▸ **INSTRUCTIONS TO FOLLOW**:
Copies of all lines that contain "This" are needed; take them from the data below.

Collected data
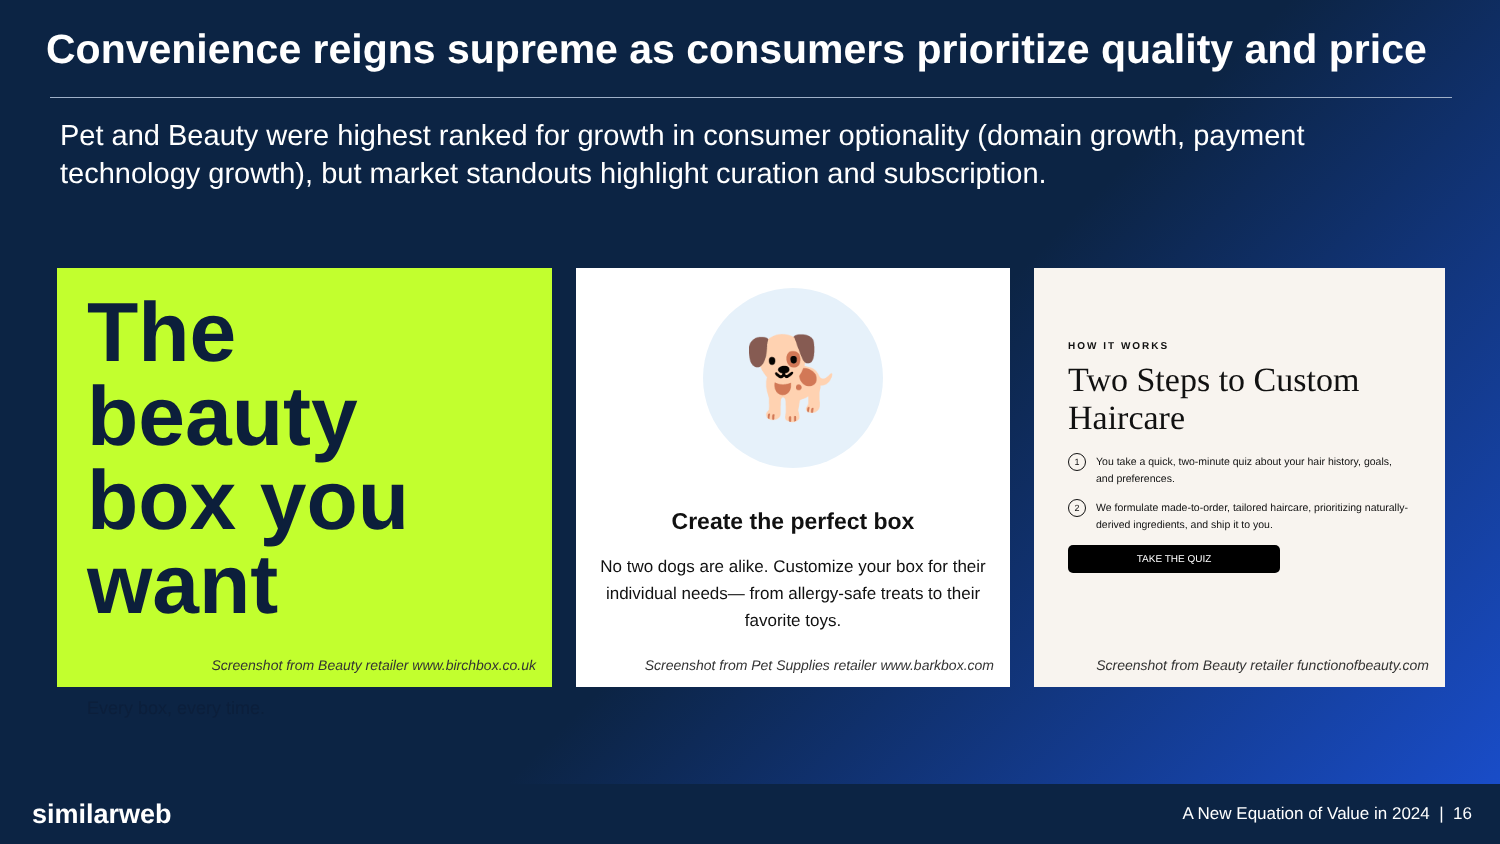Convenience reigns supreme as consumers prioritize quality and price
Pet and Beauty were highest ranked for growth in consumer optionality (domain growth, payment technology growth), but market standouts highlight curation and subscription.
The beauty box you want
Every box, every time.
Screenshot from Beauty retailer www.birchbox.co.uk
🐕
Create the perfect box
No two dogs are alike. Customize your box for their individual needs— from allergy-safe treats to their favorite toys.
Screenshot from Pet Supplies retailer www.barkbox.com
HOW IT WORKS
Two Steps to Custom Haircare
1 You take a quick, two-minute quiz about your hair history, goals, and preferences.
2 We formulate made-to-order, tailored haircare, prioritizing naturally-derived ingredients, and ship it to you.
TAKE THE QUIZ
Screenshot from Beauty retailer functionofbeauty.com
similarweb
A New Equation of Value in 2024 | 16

---

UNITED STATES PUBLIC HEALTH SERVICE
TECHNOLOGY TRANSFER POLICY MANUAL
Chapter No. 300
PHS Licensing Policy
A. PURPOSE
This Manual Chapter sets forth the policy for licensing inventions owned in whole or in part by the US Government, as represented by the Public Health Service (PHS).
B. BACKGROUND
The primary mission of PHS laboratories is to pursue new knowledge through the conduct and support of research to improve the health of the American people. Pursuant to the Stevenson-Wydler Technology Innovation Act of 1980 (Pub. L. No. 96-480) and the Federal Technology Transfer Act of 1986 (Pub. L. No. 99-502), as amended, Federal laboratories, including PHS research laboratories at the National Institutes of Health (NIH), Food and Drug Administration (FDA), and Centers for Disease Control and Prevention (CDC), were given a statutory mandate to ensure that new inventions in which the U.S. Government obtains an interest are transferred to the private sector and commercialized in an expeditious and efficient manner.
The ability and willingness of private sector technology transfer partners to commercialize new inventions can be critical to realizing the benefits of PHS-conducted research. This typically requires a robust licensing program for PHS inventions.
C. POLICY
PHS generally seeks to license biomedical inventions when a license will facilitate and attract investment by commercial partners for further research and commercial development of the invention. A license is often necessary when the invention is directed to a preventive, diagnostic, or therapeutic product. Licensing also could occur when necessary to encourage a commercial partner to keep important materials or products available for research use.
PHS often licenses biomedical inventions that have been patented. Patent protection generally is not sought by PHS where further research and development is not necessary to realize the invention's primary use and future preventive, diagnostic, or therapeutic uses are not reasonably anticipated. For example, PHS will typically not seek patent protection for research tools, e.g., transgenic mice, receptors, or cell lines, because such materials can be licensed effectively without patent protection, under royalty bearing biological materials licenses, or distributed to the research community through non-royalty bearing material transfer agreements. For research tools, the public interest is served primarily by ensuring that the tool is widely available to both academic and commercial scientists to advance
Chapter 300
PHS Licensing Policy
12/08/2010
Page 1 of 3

▸ **TASK RESPONSE**:
This Manual Chapter sets forth the policy for licensing inventions owned in whole or in part by the US Government, as represented by the Public Health Service (PHS).
The ability and willingness of private sector technology transfer partners to commercialize new inventions can be critical to realizing the benefits of PHS-conducted research. This typically requires a robust licensing program for PHS inventions.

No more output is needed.